Student Perspective: 19
Barron's Profiles of American Colleges 2005, 1,669 pages, $26.95
Like the U.S. News, College Board, and Peterson's guides, Barron's provides a thick clump of useful data on each college, including composition of the student body, housing options, financial aid, special programs, sports, and transfer rules, but it does not present it in an entertaining or vivid manner. I give it some perspective points for student-friendly data: It gives the exact requirements for completing a major, and it also presents a helpful list of which colleges have which majors. But it misses unusual but potentially important details, such as the progress Alcorn State has made in providing extra tutoring and other support for freshmen so that more of them are able to return for their sophomore year.
Student Perspective: 18
Choosing the Right College 2005: The Whole Truth About America's Top Schools, Intercollegiate Studies Institute, 972 pages, $28
Choosing the Right College differentiates itself from the other guides in ways both good and bad.

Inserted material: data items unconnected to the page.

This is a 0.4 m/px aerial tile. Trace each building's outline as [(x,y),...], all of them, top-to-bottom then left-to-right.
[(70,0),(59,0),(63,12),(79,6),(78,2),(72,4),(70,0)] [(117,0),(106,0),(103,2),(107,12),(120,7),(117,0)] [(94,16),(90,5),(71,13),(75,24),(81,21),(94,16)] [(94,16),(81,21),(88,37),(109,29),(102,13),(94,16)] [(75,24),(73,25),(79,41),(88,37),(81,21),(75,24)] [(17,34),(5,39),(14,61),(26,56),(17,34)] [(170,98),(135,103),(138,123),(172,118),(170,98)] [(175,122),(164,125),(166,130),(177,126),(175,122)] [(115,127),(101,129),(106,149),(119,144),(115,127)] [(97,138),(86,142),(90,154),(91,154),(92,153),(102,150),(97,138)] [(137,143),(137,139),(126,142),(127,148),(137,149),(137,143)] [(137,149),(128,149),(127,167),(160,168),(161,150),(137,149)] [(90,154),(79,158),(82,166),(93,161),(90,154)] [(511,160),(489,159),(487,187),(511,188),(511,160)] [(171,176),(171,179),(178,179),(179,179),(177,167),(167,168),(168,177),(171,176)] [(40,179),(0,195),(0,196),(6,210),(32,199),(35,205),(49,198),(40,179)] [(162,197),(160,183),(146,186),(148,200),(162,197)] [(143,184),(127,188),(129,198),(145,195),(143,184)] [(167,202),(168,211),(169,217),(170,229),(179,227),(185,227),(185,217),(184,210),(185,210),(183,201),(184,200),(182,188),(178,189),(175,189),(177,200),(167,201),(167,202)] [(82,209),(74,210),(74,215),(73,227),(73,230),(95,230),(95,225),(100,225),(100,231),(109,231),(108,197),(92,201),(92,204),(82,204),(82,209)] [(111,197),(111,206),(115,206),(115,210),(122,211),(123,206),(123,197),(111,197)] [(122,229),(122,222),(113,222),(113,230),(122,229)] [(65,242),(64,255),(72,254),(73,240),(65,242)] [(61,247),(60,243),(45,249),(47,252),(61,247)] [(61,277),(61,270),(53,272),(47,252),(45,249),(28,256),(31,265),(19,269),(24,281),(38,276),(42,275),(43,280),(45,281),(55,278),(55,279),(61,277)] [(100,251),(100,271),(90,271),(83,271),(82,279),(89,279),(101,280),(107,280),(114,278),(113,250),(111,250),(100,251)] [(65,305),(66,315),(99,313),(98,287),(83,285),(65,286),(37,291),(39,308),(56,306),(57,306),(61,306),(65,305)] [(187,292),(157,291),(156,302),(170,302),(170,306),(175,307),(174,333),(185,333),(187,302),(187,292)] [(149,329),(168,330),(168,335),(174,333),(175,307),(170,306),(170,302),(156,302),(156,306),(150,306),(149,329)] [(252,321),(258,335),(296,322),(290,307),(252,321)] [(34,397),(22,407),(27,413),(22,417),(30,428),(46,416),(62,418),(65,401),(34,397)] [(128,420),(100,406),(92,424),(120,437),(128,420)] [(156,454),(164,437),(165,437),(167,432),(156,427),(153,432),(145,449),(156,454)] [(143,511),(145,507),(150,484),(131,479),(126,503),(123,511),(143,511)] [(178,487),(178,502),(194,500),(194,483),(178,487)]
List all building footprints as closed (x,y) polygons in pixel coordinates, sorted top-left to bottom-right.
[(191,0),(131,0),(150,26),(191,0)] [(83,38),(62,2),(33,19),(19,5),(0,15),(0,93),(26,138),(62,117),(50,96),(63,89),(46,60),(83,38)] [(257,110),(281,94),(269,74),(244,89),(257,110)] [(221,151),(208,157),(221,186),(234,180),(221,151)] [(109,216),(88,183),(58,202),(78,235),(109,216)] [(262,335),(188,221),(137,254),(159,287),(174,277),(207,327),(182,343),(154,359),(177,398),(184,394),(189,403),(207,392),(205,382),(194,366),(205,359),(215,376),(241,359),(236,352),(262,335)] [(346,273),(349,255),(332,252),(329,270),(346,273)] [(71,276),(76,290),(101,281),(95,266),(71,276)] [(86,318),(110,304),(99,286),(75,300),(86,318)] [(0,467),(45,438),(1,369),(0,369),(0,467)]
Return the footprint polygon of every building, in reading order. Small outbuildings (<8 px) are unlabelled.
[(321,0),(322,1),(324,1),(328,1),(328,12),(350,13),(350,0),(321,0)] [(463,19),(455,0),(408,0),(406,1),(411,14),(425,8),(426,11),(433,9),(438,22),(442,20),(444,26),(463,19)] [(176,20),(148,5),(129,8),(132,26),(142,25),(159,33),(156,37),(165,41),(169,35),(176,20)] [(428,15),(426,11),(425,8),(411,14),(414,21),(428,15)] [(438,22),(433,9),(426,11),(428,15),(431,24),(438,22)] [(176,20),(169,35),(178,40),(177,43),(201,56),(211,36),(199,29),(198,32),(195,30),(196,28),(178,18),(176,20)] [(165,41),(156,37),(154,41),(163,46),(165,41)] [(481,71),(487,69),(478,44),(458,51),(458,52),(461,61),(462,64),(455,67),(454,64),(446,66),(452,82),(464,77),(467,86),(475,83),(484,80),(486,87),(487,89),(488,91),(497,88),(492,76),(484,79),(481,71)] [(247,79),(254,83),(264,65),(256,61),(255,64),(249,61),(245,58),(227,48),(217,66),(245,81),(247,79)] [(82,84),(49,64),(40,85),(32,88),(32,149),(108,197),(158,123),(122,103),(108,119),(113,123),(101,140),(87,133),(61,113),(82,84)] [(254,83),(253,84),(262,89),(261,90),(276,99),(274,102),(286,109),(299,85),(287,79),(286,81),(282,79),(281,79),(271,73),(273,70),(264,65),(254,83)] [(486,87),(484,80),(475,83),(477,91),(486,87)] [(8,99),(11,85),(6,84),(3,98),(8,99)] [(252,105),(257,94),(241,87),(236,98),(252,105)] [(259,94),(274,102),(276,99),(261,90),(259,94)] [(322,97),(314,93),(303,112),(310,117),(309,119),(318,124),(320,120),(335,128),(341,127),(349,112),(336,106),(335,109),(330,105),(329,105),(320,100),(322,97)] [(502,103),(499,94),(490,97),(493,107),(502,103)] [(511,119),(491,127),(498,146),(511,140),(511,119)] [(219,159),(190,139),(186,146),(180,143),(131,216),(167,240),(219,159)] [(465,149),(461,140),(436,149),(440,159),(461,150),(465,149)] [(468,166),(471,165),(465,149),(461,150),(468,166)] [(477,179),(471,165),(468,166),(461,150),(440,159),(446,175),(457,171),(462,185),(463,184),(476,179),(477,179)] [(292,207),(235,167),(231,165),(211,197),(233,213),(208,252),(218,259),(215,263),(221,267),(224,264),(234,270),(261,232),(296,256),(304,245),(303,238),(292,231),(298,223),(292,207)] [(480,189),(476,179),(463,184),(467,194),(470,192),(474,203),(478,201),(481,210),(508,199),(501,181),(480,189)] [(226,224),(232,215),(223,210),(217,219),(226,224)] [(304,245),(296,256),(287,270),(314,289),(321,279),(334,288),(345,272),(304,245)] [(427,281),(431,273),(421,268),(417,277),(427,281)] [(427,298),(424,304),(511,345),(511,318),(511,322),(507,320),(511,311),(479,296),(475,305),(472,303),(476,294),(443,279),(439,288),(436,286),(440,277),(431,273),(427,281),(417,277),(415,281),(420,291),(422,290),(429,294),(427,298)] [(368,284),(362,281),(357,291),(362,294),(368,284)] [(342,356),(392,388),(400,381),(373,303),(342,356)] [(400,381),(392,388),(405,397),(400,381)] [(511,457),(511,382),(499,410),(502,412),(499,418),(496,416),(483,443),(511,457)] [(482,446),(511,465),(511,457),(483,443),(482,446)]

Its ideological leanings will offend many readers. It concludes that Brown "was little but a left-wing echo chamber" until some right-of-center groups were formed. And it has narrow coverage—only 125 schools, and just four (University of Chicago, Harvard, Pomona, and UC-San Diego) of the 10 on my sampling list.
But its school profiles offer many interesting details the others lack. For example, none of the other guides names specific professors who make their campuses great. The Davidson College profile identifies nine top professors in seven departments loved by students. While other guides have a generic feel, with general statements and few recent examples, Choosing the Right College is often as fresh as the latest headlines. For instance, other guides address Pomona's smog problem—an old story—but this guide covers the school's reaction to an alleged hate crime that occurred on campus in 2004.
Student Perspective: 23
Fiske Guide to Colleges 2006 by Edward B. Fiske with Robert Logue, 774 pages, $22.95
The Fiske Guide is popular: Fans say the amount of information strikes the right balance—there's enough so it's useful but not unwieldy. Personally, I find the book strong on student perspective but lacking in verve and details. For instance, it says many Harvard students find "the most rewarding form of instruction is the sophomore and junior tutorial, a small-group directed study in a student's field of concentration." I have heard frequent complaints from Harvard undergraduates about these often poorly organized bull sessions.
The summaries of each profile aptly pinpoint what students may want to know about a particular school. In a profile of the University of Maryland, College Park, Fiske speaks directly to the needs of students seeking more challenging academic environs by highlighting the College Park Scholar program's classes for high-achieving admittees. It also points out that Vanderbilt's strengths in business and engineering are rare among Southern schools, which applicants may want to consider.